*ACTIVITY LIST*
(1) In the abstract on envy-free classification, list each distinct word ending in "ion" once, in the order it first appears.
(2) Continue the abstract on envy-free classification from where it stops.

BEGIN PASSAGE

Computer Science Department
Carnegie Mellon University
###### Abstract

In classic fair division problems such as cake cutting and rent division, envy-freeness requires that each individual (weakly) prefer his allocation to anyone else’s. On a conceptual level, we argue that envy-freeness also provides a compelling notion of fairness for classification tasks. Our technical focus is the generalizability of envy-free classification, i.e., understanding whether a classifier that is envy free on a sample would be almost envy free with respect to the underlying distribution with high probability. Our main result establishes that a small sample is sufficient to achieve such guarantees, when the classifier in question is a mixture of deterministic classifiers that belong to a family of low Natarajan dimension.

END PASSAGE
BEGIN ENTRIES SUPPLIED

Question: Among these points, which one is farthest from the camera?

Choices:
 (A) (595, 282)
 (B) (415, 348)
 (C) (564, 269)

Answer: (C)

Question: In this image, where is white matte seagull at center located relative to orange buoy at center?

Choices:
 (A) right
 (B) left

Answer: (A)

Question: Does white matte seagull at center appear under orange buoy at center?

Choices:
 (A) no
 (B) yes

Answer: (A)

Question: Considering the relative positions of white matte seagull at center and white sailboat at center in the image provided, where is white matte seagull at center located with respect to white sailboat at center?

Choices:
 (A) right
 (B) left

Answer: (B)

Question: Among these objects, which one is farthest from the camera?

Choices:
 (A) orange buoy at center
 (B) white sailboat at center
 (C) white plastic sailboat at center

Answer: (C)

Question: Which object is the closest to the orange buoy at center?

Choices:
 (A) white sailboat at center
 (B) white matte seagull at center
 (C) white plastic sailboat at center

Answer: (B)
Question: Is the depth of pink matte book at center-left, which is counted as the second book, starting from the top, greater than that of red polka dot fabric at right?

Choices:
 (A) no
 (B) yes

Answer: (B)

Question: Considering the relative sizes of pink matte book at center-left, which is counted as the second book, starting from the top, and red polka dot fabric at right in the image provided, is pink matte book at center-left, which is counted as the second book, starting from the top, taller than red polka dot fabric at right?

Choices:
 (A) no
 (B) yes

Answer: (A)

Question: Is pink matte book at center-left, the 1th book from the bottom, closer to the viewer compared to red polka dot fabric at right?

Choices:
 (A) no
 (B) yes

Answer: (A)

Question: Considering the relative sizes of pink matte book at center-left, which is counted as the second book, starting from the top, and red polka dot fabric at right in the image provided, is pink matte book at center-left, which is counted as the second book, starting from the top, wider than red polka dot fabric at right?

END ENTRIES SUPPLIED

*WRITTEN ANSWERS*
(1) division, allocation, notion, classification, distribution, question, dimension

(2)
## 1 Introduction

The study of fairness in machine learning is driven by an abundance of examples where learning algorithms were perceived as discriminating against protected groups (Sweeney, 2013; Datta, Tschantz, and Datta, 2015). Addressing this problem requires a conceptual — perhaps even philosophical — understanding of what fairness means in this context. In other words, the million dollar question is (arguably111Recent work takes a somewhat different view (Kilbertus et al., 2017).) this: What are the formal constraints that fairness imposes on learning algorithms? On a very high level, most of the answers proposed so far (Luong, Ruggieri, and Turini, 2011; Dwork et al., 2012; Zemel et al., 2013; Hardt, Price, and Srebro, 2016; Joseph et al., 2016; Zafar et al., 2017) fall into two (partially overlapping) categories: individual fairness notions, and group fairness notions.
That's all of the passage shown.